KUALA LUMPUR (RIAUPOS.CO) - Setelah sebelumnya, ketika awal memulai pemerintahan menggantikan Perdana Menteri Malaysia sebelumnya, yang mengecam proyek-proyek negara Cina di Malaysia, kini Mahathir Mohamad luluh.
Perdana Menteri Malaysia berusia 93 tahun itu kini mengeluarkan kebijakan baru di proyek tersebut setelah Cina berhasil mengadakan lobi.
Sebelumnya Mahathir menyebut proyek infrastruktur dari rezim Xi Jinping sebagai petaka yang diwariskan oleh rivalnya, Najib Razak. Setelah hampir satu tahun proyek-proyek tersebut di ambang terbengkalai, Cina berhasil merayu Malaysia.
Dalam satu pekan, Pemerintah Malaysia mengeluarkan dua pengumuman penting soal kebijakan infrastruktur nasional. Keduanya terkait dengan proyek yang dijalankan bersama dengan Pemerintah Cina. Memberikan kejutan kepada dunia internasional.
Bagaimana tidak, beberapa bulan lalu Malaysia menjadi salah satu tokoh utama dalam perlawanan proyek Belt and Road Initiative oleh Pemerintah Cina. Sikap Malaysia yang menolak keras kelanjutan proyek investasi itu sering digunakan sebagai bahan propaganda AS.
Cina dianggap berusaha melakukan penjajahan melalui utang. Namun Mahathir mulai luluh oleh rayuan maut Tiongkok bulan ini. Selentingan kesepakatan terkait dengan proyek East Coast Rail Link (ECRL) muncul ke permukaan.
’’Kita harus mencari kesepakatan yang masuk akal di mana kebutuhan rakyat Malaysia terpenuhi,’’ ujar Mahathir seperti dilansir Agence France-Presse.
Pembangunan jaringan sepanjang pesisir timur itu merupakan salah satu megaproyek yang dikerjakan oleh China Communications Construction Company Ltd (CCCC) sejak 2017. Namun, proyek tersebut ditunda pada Juli 2018 atas instruksi Mahathir. Ketua Pakatan Harapan itu tak mau terjebak cicilan utang proyek yang membebani keuangan negara.
Sejak keputusan tersebut, PemerintahCina maupun CCCC terus merundingkan kesepakatan baru dengan Malaysia. Kedua pihak akhirnya menandatangani perjanjian tambahan pada 12 April lalu.

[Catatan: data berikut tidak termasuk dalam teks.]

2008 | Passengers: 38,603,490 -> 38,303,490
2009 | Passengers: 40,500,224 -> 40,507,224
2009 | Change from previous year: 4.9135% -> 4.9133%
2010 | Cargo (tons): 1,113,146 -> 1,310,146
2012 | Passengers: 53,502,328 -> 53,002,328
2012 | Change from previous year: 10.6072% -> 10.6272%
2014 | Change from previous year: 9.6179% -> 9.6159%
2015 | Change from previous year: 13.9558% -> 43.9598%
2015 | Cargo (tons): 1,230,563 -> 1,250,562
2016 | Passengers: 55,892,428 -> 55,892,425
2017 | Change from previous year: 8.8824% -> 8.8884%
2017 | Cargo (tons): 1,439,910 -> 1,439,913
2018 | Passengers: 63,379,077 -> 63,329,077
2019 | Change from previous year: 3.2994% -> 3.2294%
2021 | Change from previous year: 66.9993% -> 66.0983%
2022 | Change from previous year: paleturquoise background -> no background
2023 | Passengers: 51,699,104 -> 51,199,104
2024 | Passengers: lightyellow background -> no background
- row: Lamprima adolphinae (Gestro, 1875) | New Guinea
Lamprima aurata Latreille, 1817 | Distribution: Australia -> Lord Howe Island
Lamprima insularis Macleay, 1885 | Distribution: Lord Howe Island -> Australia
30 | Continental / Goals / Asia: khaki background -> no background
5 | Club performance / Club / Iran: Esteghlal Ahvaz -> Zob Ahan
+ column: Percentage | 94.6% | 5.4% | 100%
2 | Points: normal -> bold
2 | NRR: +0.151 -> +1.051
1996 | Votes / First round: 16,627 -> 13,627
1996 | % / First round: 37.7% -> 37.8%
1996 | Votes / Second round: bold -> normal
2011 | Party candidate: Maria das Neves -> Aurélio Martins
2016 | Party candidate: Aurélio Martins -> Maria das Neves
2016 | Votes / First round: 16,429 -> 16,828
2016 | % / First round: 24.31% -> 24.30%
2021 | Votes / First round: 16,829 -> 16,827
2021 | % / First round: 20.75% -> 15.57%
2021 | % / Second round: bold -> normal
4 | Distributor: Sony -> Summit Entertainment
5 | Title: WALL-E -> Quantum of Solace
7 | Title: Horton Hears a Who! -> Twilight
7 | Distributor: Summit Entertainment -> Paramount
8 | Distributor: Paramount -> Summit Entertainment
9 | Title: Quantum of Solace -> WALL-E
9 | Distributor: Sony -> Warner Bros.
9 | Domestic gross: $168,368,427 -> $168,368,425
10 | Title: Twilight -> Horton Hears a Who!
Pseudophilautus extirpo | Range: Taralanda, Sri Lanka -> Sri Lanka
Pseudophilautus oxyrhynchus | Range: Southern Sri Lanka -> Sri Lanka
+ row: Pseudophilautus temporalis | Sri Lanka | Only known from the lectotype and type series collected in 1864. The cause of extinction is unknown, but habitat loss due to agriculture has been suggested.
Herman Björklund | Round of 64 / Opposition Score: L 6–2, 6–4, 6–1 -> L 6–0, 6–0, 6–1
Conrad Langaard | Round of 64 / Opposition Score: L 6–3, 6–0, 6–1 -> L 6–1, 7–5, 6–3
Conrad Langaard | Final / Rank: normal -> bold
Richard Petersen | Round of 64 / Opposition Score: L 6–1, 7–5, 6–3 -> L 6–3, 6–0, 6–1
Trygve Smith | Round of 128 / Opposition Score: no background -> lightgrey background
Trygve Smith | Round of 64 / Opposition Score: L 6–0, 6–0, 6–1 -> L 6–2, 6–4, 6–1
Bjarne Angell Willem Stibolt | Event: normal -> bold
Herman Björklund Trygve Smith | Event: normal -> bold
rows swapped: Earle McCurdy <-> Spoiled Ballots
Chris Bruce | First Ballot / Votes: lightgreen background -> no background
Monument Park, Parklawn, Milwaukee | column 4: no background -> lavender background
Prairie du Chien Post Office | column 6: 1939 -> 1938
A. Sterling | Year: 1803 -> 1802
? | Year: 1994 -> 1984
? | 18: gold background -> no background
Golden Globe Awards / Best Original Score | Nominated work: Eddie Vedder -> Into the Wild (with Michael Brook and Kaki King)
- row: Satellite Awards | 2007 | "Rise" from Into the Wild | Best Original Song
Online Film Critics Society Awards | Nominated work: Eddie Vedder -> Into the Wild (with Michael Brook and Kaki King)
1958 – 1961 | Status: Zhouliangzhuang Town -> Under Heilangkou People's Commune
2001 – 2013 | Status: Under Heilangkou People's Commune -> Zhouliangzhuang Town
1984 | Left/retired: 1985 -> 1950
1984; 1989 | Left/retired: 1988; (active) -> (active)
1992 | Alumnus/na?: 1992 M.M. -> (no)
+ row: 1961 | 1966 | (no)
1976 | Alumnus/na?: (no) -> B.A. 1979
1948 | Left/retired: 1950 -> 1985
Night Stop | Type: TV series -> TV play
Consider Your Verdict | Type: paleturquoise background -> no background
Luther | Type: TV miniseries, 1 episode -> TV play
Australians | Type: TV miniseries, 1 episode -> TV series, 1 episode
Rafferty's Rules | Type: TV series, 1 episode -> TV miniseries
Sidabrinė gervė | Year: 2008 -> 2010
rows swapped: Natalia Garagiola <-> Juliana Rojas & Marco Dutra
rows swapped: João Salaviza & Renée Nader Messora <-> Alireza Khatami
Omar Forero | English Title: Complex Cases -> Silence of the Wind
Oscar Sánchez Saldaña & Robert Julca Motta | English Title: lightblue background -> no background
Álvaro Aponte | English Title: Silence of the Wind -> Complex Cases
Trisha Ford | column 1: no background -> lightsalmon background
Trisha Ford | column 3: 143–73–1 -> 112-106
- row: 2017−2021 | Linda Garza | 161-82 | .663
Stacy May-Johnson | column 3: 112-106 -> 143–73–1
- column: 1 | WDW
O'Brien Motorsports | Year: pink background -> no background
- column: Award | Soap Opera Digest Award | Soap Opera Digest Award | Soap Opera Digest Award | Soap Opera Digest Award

Versi pemerintah Malaysia, penyesuaian kontrak itu memuaskan.
’’Pilihannya, melanjutkan dengan negosiasi atau membayar denda 21,7 miliar ringgit (Rp73 triliun, Red) tanpa mendapat apa-apa,” tutur Mahathir.
Penyesuaian itu memang mengurangi beban Malaysia. Ongkos pembangunan per kilometer didiskon dari MYR 98 juta (Rp333 miliar) menjadi MYR 68 juta (Rp231 miliar). Rute rel kereta api juga dipangkas 40 kilometer. Total panjang rel yang awalnya 688 kilometer menjadi 648 kilometer.
Alhasil, total nilai proyek turun drastis menjadi MYR 44 miliar (Rp 149 triliun). Selisih MYR 21 miliar jika dibandingkan dengan ongkos awal MYR 65,5 miliar (Rp 222 triliun). CCCC pun setuju untuk ikut menanggung risiko bisnis pengelolaan.
’’Proyek itu adalah upaya termahal untuk menyeimbangkan kondisi Barat dan Timur. Sekaligus kesempatan besar bagi penduduk pesisir timur,’’ ujar Tun Daim Zainuddin, kepala utusan negosiasi Malaysia-Tiongkok, seperti dilansir The Star.
Mereka menekankan, kereta di pesisir timur tidak hanya menjadi hiasan. Sebanyak 70 persen dari armada akan diisi kargo barang. Hal itu sesuai dengan misi Malaysia mengembangkan ekonomi kawasan timur.